◆ **TEXT**
________________________

Primary LanguagePythonOtherNOASSERTION

CRISPRitz

install with bioconda

CRISPRitz is a software package containing 5 different tools dedicated to perform predictive analysis and result assessement on CRISPR/Cas experiments.

fig_pipeline_breve-1

With this aim in mind we created this package, containing the following software tools:

  • add-variants: Tool to encode genomic variants using the IUPAC code. The ouput is a set of files representing the genome enriched with variants in IUPAC notation form.
  • index-genome: Tool to find the candidate targets in a genome starting from a PAM. The ouput is a set of files, containing all the sequences of candidate targets extracted from the genome.
  • search: Tool to perform off-target search on a genome (with or without variants) or genome index (with or without variants). The ouput is a set of files, one is a list of all targets and off-targets found, the others are profile files containing detailed information for each guide , like bp/mismatches and on/off-targets count.
  • annotate-results: Tool to annotate results found during search with functional annotations (promoter, chromatin accessibility, insulator, etc). The output is a set of files, one is the list of on/off-targets with the annotation type, the others are files containing counts for each guide, the counts are the total on/off-targets found with the specific mismatch threshold and the specific annotation.
  • generate-report: Tool to generate a graphical report with annotated and overall mismatch and bulge profile for a given guide. The output is a graphical representation of the input guide behaviour.
  • process-data: Tool to process and compare the off-target results done on the reference and enriched genomes. Informations about samples from the 1000 genome project are also provided for each target, giving a multi-level insight on the guide behaviour at general, population and sample level.

________________________

◆ **SUPPLIED MATERIAL**

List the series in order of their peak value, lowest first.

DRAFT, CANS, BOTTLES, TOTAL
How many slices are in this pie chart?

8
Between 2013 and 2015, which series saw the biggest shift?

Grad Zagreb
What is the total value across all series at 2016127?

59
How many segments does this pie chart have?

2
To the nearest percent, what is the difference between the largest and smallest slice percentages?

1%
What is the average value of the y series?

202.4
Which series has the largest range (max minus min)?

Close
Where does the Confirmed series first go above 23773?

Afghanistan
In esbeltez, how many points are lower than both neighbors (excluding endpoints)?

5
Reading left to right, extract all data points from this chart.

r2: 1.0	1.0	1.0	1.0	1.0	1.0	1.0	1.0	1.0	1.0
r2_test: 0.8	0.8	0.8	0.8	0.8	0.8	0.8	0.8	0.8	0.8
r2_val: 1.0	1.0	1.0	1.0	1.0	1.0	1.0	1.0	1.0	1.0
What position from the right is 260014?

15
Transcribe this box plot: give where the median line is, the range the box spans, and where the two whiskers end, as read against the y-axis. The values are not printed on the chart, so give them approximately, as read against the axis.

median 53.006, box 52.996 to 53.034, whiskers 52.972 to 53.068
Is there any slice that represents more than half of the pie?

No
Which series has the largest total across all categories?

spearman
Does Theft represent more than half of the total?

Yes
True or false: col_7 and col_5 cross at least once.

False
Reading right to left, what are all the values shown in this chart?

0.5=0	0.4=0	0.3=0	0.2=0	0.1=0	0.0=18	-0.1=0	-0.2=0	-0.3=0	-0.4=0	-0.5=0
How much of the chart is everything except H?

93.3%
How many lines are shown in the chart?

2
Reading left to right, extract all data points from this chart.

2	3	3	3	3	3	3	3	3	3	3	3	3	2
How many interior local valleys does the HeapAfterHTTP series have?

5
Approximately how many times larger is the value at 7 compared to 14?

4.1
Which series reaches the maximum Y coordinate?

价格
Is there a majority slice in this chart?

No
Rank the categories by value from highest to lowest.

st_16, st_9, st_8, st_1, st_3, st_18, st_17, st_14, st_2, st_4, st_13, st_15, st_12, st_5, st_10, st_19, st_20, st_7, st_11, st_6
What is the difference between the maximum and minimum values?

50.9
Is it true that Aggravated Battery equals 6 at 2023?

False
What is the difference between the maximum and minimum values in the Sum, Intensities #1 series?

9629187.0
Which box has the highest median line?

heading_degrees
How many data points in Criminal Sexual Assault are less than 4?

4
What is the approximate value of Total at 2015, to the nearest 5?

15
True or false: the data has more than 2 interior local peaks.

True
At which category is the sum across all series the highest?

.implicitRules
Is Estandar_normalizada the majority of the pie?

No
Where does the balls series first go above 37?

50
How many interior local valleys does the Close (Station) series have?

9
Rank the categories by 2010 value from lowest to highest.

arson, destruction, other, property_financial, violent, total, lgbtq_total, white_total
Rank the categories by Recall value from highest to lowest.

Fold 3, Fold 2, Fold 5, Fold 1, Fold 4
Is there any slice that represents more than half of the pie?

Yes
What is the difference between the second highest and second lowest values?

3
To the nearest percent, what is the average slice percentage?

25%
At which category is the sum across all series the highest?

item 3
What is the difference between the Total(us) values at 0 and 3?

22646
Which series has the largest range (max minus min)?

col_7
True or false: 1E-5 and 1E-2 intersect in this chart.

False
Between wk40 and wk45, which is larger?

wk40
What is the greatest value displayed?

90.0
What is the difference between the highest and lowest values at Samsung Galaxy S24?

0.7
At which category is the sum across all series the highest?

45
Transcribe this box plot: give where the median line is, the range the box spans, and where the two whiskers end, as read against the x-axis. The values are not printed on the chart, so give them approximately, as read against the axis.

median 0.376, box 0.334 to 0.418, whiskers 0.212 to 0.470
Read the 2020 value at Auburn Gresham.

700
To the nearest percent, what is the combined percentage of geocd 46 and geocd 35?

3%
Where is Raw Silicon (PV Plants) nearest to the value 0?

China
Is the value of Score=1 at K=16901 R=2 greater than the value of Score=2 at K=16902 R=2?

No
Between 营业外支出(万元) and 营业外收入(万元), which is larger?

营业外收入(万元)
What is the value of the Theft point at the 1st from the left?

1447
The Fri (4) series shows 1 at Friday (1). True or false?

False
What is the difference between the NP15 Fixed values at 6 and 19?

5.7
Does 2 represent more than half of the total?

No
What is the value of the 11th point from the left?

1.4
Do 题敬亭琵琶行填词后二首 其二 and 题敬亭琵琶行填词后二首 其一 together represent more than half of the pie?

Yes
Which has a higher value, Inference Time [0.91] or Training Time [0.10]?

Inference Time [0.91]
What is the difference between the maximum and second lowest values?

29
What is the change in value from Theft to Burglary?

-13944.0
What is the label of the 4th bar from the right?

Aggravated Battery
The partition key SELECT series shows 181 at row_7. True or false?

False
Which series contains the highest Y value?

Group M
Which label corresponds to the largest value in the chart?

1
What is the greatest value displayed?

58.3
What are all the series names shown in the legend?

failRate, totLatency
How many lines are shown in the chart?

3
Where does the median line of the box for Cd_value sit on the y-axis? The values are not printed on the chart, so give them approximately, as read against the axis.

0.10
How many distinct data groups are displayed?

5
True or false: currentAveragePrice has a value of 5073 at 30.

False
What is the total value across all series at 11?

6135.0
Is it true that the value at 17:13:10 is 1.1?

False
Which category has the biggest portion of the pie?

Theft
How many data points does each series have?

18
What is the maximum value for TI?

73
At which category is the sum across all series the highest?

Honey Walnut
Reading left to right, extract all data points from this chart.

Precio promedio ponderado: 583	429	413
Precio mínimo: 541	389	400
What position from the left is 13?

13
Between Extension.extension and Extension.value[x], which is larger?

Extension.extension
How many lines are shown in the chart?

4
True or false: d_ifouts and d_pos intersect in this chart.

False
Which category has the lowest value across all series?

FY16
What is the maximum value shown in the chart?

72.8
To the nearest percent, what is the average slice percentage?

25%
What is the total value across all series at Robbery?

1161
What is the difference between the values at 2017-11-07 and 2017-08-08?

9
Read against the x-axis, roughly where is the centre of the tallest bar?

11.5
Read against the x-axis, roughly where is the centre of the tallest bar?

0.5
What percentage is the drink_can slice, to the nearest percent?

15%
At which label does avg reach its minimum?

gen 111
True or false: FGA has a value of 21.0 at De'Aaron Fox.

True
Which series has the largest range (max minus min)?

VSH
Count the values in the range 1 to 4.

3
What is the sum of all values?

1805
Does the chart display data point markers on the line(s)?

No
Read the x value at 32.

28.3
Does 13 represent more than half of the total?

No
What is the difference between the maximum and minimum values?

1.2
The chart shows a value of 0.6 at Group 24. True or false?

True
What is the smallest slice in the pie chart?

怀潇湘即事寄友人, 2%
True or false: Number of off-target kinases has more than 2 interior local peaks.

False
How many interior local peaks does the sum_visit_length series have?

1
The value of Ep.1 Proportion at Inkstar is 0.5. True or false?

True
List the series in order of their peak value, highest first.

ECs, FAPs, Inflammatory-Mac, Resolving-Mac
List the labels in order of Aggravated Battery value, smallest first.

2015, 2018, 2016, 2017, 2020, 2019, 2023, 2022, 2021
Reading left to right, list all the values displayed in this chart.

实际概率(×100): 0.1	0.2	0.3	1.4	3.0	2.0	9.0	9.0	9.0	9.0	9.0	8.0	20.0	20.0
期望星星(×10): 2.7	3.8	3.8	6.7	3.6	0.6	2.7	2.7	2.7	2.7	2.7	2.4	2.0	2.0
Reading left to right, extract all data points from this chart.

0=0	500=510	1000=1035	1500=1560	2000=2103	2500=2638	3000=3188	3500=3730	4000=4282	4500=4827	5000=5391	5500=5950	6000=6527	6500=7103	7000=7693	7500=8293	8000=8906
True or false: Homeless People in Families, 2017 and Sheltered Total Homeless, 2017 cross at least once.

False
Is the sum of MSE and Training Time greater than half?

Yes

________________________

◆ **PROBLEMS TO SOLVE**
[1] Reproduce the CRISPRitz description from "CRISPRitz is a" up to and including "IUPAC notation form.".
[2] Pick up the CRISPRitz description at the point where it stops and continue it.

◆ **ANSWERS TO THE EXERCISE**
[1]
CRISPRitz is a software package containing 5 different tools dedicated to perform predictive analysis and result assessement on CRISPR/Cas experiments.

fig_pipeline_breve-1

With this aim in mind we created this package, containing the following software tools:

  • add-variants: Tool to encode genomic variants using the IUPAC code. The ouput is a set of files representing the genome enriched with variants in IUPAC notation form.

[2]
CRISPRitz Installation and Usage

The two fastest way to use CRISPRitz is through the installation of Docker or Conda. Here we summarize the steps to install CRISPRitz with Docker and Conda.

Installation (Phase 1)

Conda installation (Linux only):

  • Open a terminal window
  • Paste this command into the terminal (Linux):
    curl https://repo.anaconda.com/miniconda/Miniconda3-latest-Linux-x86_64.sh --output Miniconda3-latest-Linux-x86_64.sh
    
  • If the file is correctly downloaded you now need to execute it to complete the installation, so paste this command into the terminal:
    • Linux
    bash Miniconda3-latest-Linux-x86_64.sh
    
  • Press ENTER when requested and yes when an answer is requested, in this way you allow conda to set all the directories in your HOME path for an easy use
  • After the complete installation you will receive this message “Thank you for installing Miniconda3!” to certify the correct installation.
  • Now you need to close the terminal window you are using and open a new one, to allow the system to start conda.
  • In the new terminal window you should see something like this:
    (base) user@nameofPC:~$
    
    If you read the "(base)" like this, conda is loaded correctly and you can start using it.
  • Now you need to set the channels to allow conda to access different repositories and set the default version of python to version 3.8, so paste these commands into the terminal you just opened:
    conda config --add channels defaults
    conda config --add channels bioconda
    conda config --add channels conda-forge
    conda install python=3.8
    
  • Now, you can install CRISPRitz by typing the command:
    conda install crispritz
    
  • To test your installation, type the command:
    crispritz.py
    
  • After the execution of the command you should see a list of CRISPRitz tools. crispritz.py_help Now the software is installed and ready to be used.

Docker installation (Linux, Mac OSX and Windows):
Note: if you are using MasOS or Windows, you just need to download the installer file and follow the on screen instructions.
https://docs.docker.com/docker-for-windows/install/ (Windows)
https://docs.docker.com/docker-for-mac/install/ (MacOS)

Ubuntu installation guide:

  • Open a terminal window
  • Paste this command to update the index repository:
    sudo apt-get update
    
  • Paste this command to allow package installation over HTTPS:
    sudo apt-get install \
    apt-transport-https \
    ca-certificates \
    curl \
    gnupg-agent \
    software-properties-common
    
  • Paste this command to add the docker key:
    curl -fsSL https://download.docker.com/linux/ubuntu/gpg | sudo apt-key add -
    
  • Paste this command to set the correct version of docker for your system:
    sudo add-apt-repository \
    "deb [arch=amd64] https://download.docker.com/linux/ubuntu \
    $(lsb_release -cs) \
    Stable"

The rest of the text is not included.